At Fundamento, we’ve spent a lot of time digging into this. With our team of IO psychologists and on the back of the data we’ve been gathering over the last two years, we’ve identified skills and correlations that dramatically enable an organization. We have an inventory of 33 power skills from which two establish a significant correlation that’s critical in building a workforce for the future - Resilience and Change Management.
Resilience points to the intrinsic ability to overcome hardships and to adaptively cope with stress in a way that allows one to bounce back and resume normal cognitive and physical functions.
Change Management refers to recognizing the need for change and challenging the traditional status quo constructively. It is having the ability to initiate and successfully manage change.
More often than not, these two power skills are taken for granted across teams. Organizations expect teams to be resilient in change and manage their emotions, but these are tangible skills that need to be developed over time. Today, organizations are investing in upskilling their teams on these skills and a lot of this is done through company-wide initiatives. However, our team of learning designers suggests that these skills manifest very differently across roles and need to be approached uniquely.
Therefore, we dug further into three job roles and how these skills play out in each of those roles - Sales, Customer Experience and Leadership. Furthermore, we understood how these skills work in tandem with each other to enable the organization.

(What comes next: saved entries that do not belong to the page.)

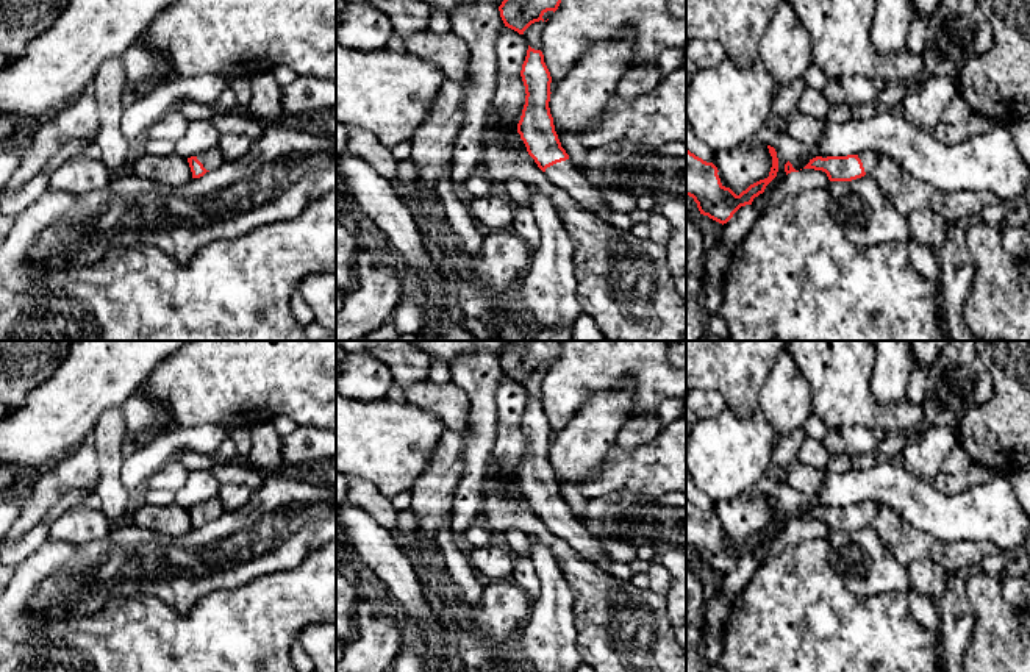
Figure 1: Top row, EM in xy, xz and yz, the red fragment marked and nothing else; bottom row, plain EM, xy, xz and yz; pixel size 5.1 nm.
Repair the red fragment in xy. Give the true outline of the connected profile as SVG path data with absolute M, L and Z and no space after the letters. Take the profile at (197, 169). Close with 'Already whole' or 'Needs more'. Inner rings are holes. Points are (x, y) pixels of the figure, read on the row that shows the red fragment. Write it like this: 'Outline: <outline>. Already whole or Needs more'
Outline: M219 145L209 148L208 152L198 153L197 156L188 158L192 178L200 178L206 172L220 167L225 163L225 158Z. Needs more

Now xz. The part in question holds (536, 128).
Outline: M528 45L520 77L527 95L517 123L517 133L520 134L528 155L545 177L553 184L564 189L580 206L588 208L597 217L616 228L630 230L633 227L630 216L616 211L606 202L602 189L592 186L581 175L561 147L549 108L552 77L541 50L535 50Z. Needs more

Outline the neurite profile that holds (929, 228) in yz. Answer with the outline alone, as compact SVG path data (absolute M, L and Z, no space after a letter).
M928 208L917 209L908 216L910 236L935 253L946 241L947 225L949 222L942 216Z

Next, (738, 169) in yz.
M758 141L749 148L736 147L731 152L714 152L711 163L719 170L722 186L739 195L750 184L769 177L772 156L767 144Z

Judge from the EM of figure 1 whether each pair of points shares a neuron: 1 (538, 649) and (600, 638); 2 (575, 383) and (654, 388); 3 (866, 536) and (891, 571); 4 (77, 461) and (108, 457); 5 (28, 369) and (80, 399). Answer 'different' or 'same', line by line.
1: different
2: same
3: same
4: different
5: different

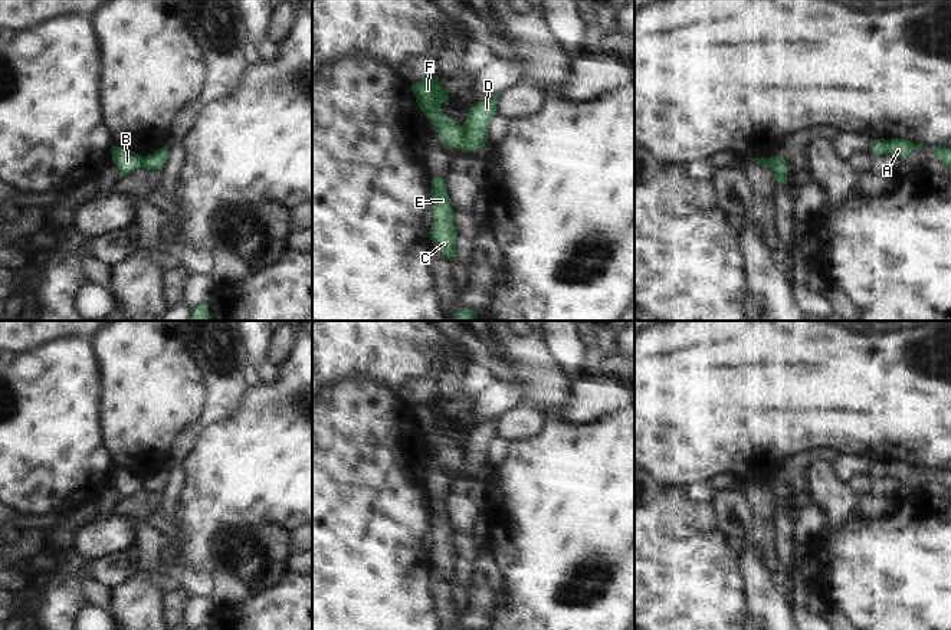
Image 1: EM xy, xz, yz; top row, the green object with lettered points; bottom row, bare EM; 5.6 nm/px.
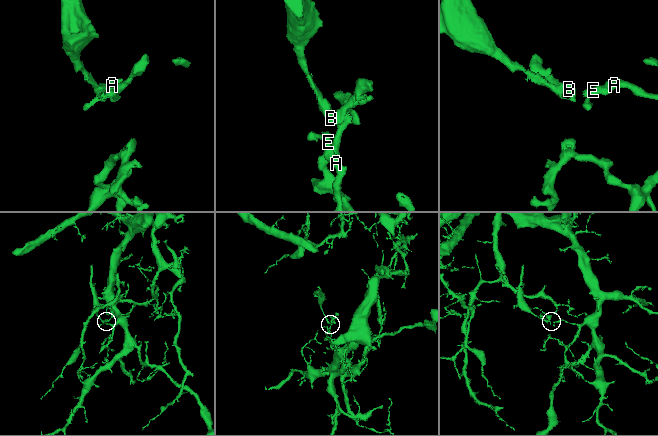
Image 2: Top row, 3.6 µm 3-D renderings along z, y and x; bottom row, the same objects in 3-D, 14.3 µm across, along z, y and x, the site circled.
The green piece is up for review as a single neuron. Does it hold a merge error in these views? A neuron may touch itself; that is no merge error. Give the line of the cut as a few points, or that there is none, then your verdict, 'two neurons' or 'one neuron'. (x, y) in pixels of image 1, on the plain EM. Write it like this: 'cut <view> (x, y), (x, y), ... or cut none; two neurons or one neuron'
cut xz (465, 448), (465, 460), (459, 471); two neurons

Sales is an incredibly high pressure job. In a changing world, with vast uncertainty, the job of a sales professional has become even more challenging. However, it is one of the most critical job roles in an organization and for the future of work, a sales professional must be able to adapt quickly and develop a growth mindset. Therefore, Resilience and Change Management manifest in sales roles through micro behaviors associated with execution. Developing Change Management in fact sets the ground for developing Resilience:
- Acknowledging the need to adjust communication styles for different clients makes room for the ability to find new learnings despite not closing a sale
- Identifying bottlenecks in the sales funnel and altering the approach to eliminate them allows one to move past rejections and overcome client objections
- Streamlining work to accommodate for additional efforts in difficult times helps maintain consistent efforts in target achievement without falling behind
The way Resilience plays out in customer experience roles is underestimated. It is observed more often than not to be the CX teams that impact business due to lack of what people might refer to as “tact” but we’d like to call Resilience. The ability to be able to move on after each customer interaction without letting one affect the other is the one skill that makes a customer experience professional ready for any changing situations and uncertainty. Therefore, how Change Management and Resilience correlate in this role is very intriguing as it almost compliments each other rather than impact each other:
- Disbanding the need of working consistently under pressure to bog one down
- Being open to embracing a new dynamic and less resistant to change
- Prioritizing tasks to zero-in on all of one’s concentration
- Having a forward-thinking approach to implementing organizational shifts
- Embracing criticism and looking at it in positive light
- Being always willing to adopt new and improved ways of doing things
Being a leader in a changing world is one of the most difficult things to do. In fact, we have over many blogs in the past, charted out the various shifts in leadership since the pandemic and especially in what we call the new world of work. Leadership plays a crucial role in setting the tone for the organization and its overall strength in the time of change and uncertainty. Resilience and Change Management are both critical skills for this role and usually manifest together:
- Adapting well in the face of significant stress and helping others do the same
- Understanding the need for transition and outlining the vision and plan for achieving it
- Sustaining their energy level under pressure to cope with disruptive changes
- Taking inventory of team's resources and executing changes in a way that is compatible with the team and the business' requirement
- Tapping into their strengths to overcome challenges and working through problems
- Ensuring the change sticks and becomes embedded in the company’s culture and practices
For any organization moving forward, building Resilience and Change Management in teams is of utmost importance. However, it is equally important to understand how these skills manifest in different roles because they entail different micro behaviors associated with the job role. For each of the three roles, the same skills play out very differently. It is important to do everything on the back of data. At Fundamento, we identify Skill Maps based on the job description, conduct surveys and assessments, and contextualize the solution to the organization’s needs.